The implications that cross-cultural intervention is not only justified but indeed morally necessary are dangerous. The applied intervention itself however is answerable to the same logic and moral demands as those that prescribed the decision to intervene. In other words, it would probably be morally questionable for the Swedish police to turn around and kidnap relatives of the robbers and hold them hostages in order to negotiate the hostage’s release. It would also be morally questionable for the Jesuits to employ terror tactics in order to teach the natives about the Kingdom of God. The proposition that one should intervene is not a license to blindly enforce a point of view at any cost. Rather it is first and foremost a summons to reason.
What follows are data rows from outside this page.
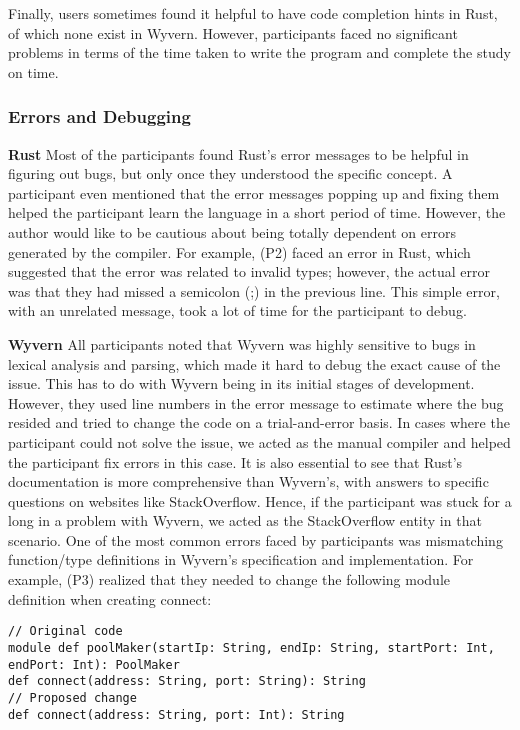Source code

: Finally, users sometimes found it helpful to have code completion hints in Rust, of which none exist in Wyvern. However, participants faced no significant problems in terms of the time taken to write the program and complete the study on time. 

\subsubsection{Errors and Debugging}

\noindent
\textbf{Rust} Most of the participants found Rust's error messages to be helpful in figuring out bugs, but only once they understood the specific concept. A participant even mentioned that the error messages popping up and fixing them helped the participant learn the language in a short period of time. However, the author would like to be cautious about being totally dependent on errors generated by the compiler. For example, (P2) faced an error in Rust, which suggested that the error was related to invalid types; however, the actual error was that they had missed a semicolon (;) in the previous line. This simple error, with an unrelated message, took a lot of time for the participant to debug.

\noindent
\textbf{Wyvern} All participants noted that Wyvern was highly sensitive to bugs in lexical analysis and parsing, which made it hard to debug the exact cause of the issue. This has to do with Wyvern being in its initial stages of development. However, they used line numbers in the error message to estimate where the bug resided and tried to change the code on a trial-and-error basis. In cases where the participant could not solve the issue, we acted as the manual compiler and helped the participant fix errors in this case. It is also essential to see that Rust's documentation is more comprehensive than Wyvern's, with answers to specific questions on websites like StackOverflow. Hence, if the participant was stuck for a long in a problem with Wyvern, we acted as the StackOverflow entity in that scenario. One of the most common errors faced by participants was mismatching function/type definitions in Wyvern's specification and implementation. For example, (P3) realized that they needed to change the following module definition when creating connect: %

\begin{verbatim}
// Original code
module def poolMaker(startIp: String, endIp: String, startPort: Int, endPort: Int): PoolMaker
def connect(address: String, port: String): String 
// Proposed change
def connect(address: String, port: Int): String
\end{verbatim}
The moral conviction that leads to intervention must not be one made in haste or it risks failing the test of Kant’s categorical imperative or any other normative philosophical concept. In fact, moral relativism itself may serve as a useful tool in the examination of any moral conviction. After all it seems even moral relativist seek justice in their attempt to respect multiple points of view. Only after a thorough and repeated audit of the moral convictions that lead to some type of “cross-cultural aid”, should the type of intervention be considered. “Intervention” in its modern use is a loaded word and often invokes military imagery. Let us put that imagery aside and consider a novel approach to intervention. Intervention fails the practical test of advancing justice if it does not observe a cause of “increasing [our] ability to see the similarities between ourselves and people very unlike us” (Rorty, 129). There are generally sensible people on all sides of any debate and no matter the degree of conviction that one side may have; it is impossible, in practical terms, to effectively advance that conviction if a prudent effort to truly convince and not merely impose oneself on the other side is not made. Intervention then is reduced to peaceful sharing of ideas.

Sources
Sandel, Michael J. “What Matters Is the Motive / Immanuel Kant.” Justice: What’s the Right Thing to Do? New York: Farrar, Straus and Giroux, 2010. 103-39. Print.

Kant, Immanuel. “Section II: Transition from Popular Moral Philosophy to Metaphysics of Morals.” Groundwork of the Metaphysics of Morals. Trans. Mary J. Gregor. Cambridge, U.K.: Cambridge UP, 1998. 18-43. Print.

Williams, Bernard Arthur Owen. “Interlude: Relativism.” Morality: An Introduction to Ethics. New York: Cambridge UP, 1993. 20-24. Print.